What Are They Really Like?
Article ID: 584348
Released: 29-Dec-2011 11:20 AM EST
Source Newsroom: Society for Industrial and Organizational Psychology (SIOP)
Newswise — What are they really like?
Little things can be revealing in an interview and a skilled interviewer can look beneath the surface to discover the real candidate.
Selecting the right people to lead and build effective executive teams is critical to developing successful organizations and the interviewing process can be the most important step.
Hiring ineffective leaders can lead to a variety of negative outcomes for an organization including diminished morale business performance.
That’s why companies will often turn to executive selection experts like Dean Stamoulis, who heads the Global Executive Assessment Practice for New York City-based Russell Reynolds Associates.
He has conducted hundreds of interviews for top level positions during the past 18 years. Employing his background in industrial organizational psychology, he has the ability to delve beneath the superficial surface to determine the real substance and skills of candidates.
“What you see is not always what you get and that’s why it is important to be able to provide a full assessment of a candidate including traits and characteristics not readily apparent in an interview or with provided background information,” said Stamoulis who is author of “Senior Executive Assessment: A Key to Responsible Corporate Governance.”
He noted that too often interviewers become enamored with a charismatic candidate who makes a good first impression, instead of looking at relevant past performance and other indicators of leadership.
It can work the other way, as well. Some of the best executives do not make great first impressions. Looking deeper than the initial perception of a candidate can reveal skills needed for the position as well as leadership talents.

::::::

■ **Goal of the exercise**
Copy the part of the article on executive interviews starting at "He noted that" and ending at "as leadership talents.", substituting "applicant" for every "candidate".

::::::

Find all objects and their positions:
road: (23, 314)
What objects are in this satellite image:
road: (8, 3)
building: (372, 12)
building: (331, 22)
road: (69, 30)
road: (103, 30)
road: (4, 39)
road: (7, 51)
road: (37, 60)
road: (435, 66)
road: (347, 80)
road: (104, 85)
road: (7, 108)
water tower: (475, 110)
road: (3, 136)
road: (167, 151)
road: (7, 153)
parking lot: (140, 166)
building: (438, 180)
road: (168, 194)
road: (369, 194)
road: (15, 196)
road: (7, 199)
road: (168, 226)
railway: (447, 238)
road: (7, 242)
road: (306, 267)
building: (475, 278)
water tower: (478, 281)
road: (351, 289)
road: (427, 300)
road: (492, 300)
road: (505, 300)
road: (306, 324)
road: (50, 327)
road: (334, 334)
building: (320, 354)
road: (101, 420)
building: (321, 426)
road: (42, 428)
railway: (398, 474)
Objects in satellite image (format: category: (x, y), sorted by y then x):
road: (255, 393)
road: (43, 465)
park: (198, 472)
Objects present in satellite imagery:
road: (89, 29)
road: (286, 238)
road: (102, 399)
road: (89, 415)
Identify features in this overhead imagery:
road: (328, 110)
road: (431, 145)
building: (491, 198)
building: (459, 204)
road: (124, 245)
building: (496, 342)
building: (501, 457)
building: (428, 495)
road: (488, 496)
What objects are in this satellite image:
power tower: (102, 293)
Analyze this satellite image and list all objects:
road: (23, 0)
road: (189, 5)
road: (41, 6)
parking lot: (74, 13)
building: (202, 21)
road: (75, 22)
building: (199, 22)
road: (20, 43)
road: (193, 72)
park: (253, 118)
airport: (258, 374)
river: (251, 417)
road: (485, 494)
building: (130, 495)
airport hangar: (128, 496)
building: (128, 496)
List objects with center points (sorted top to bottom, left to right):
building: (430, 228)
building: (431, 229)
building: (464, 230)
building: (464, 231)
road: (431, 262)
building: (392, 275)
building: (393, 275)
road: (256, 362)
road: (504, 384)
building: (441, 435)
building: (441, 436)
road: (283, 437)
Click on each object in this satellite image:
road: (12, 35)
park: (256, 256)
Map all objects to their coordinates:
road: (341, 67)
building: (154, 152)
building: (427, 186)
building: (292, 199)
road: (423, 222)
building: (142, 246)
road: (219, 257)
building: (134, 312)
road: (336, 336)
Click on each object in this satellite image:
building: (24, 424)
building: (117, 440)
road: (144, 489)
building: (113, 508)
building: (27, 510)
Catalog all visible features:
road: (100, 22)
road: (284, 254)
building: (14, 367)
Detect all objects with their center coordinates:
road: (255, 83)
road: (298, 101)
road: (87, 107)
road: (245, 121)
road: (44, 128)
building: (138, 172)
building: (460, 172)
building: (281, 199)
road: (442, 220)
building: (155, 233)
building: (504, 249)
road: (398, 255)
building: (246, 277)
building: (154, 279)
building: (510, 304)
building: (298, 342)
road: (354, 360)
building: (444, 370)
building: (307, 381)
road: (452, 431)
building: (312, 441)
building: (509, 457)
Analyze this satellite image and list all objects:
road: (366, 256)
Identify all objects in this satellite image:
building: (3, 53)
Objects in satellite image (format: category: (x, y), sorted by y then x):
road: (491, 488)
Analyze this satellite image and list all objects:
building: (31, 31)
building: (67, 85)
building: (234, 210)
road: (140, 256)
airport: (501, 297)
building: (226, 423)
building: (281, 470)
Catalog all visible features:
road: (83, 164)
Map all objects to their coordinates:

::::::

■ **Answer to this task**
He noted that too often interviewers become enamored with a charismatic applicant who makes a good first impression, instead of looking at relevant past performance and other indicators of leadership.
It can work the other way, as well. Some of the best executives do not make great first impressions. Looking deeper than the initial perception of a applicant can reveal skills needed for the position as well as leadership talents.